* **LO QUE SE PIDE**: Indica a qué equivale gritar según la reflexión sobre Lc 18, 1-8.
------ TEXTO MOSTRADO
Sábado de la XXXII Semana del Tiempo Ordinario

Lc 18, 1-8

En este pasaje, Jesús nos insiste en la práctica de la oración como medio para obtener las gracias que necesitemos del Padre. Dios hará justicia a sus elegidos que le gritan. Gritar es equivalente a orar con insistencia, suplicando a Dios por nuestras necesidades. El grito de la oración implica una fe poderosa y una esperanza firme.

A lo largo de la vida pública de Jesús son muchos los momentos en los que aparece orando. Buscaba especialmente ese rato de oración, hacía un paréntesis en su apostolado y se renovaba en la presencia del Padre. Si Jesús necesitaba orar ¡cuánto nos debe urgir a nosotros!

Sólo hace falta echar un vistazo a nuestro alrededor para observar el mundo tan ajetreado en el que vivimos. El ritmo de vida es frenético.

Nos vemos absorbidos por las preocupaciones profesionales, invadidos por una competitividad muy agresiva. Y en toda esa vorágine es normal que cueste orar. Sin embargo nuestro planteamiento debería ser totalmente contrario: hacer de todo nuestro día una oración permanente. Es una frase tan desgastada que nos dice poco, pero es ésta la clave.

Hemos de proyectar nuestro día a día hacia la voluntad de Dios, voluntad que sólo podemos conocer a través de la oración. La plegaria consciente es el «antivirus» que nos va a proteger de los mensajes subliminales que, en la sociedad actual, pretenden ir apagando la luz de la Verdad.
------------
------ DATOS REGISTRADOS
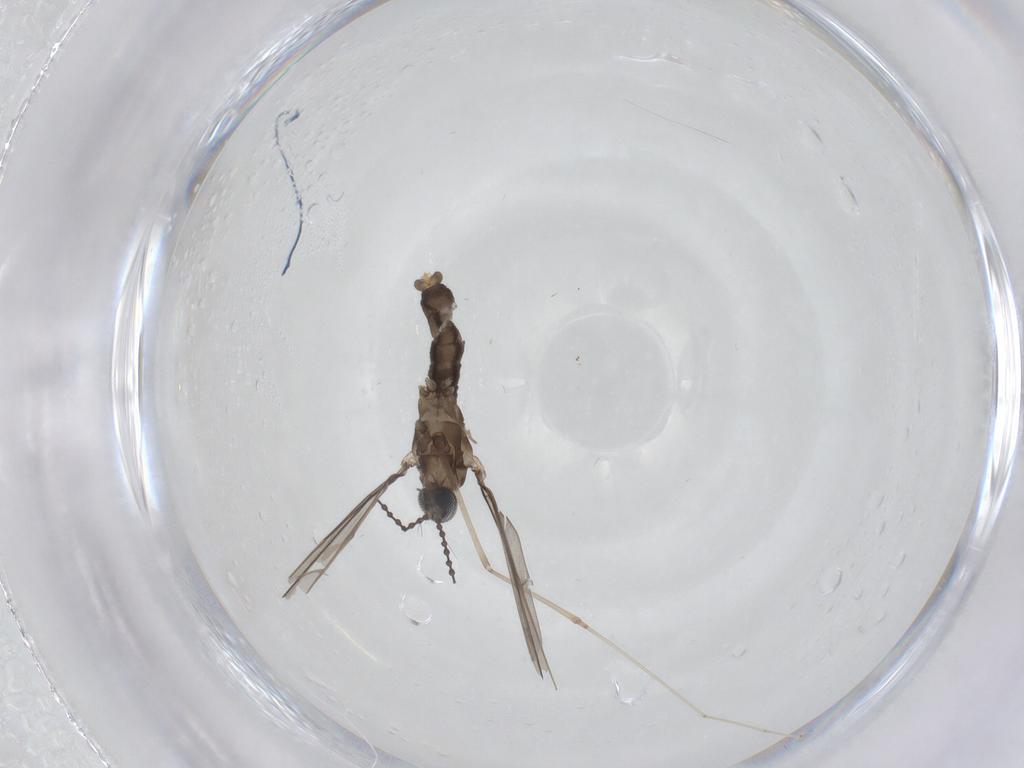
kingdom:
------------
* **RESPUESTA**: Equivale a orar con insistencia, suplicando a Dios por nuestras necesidades.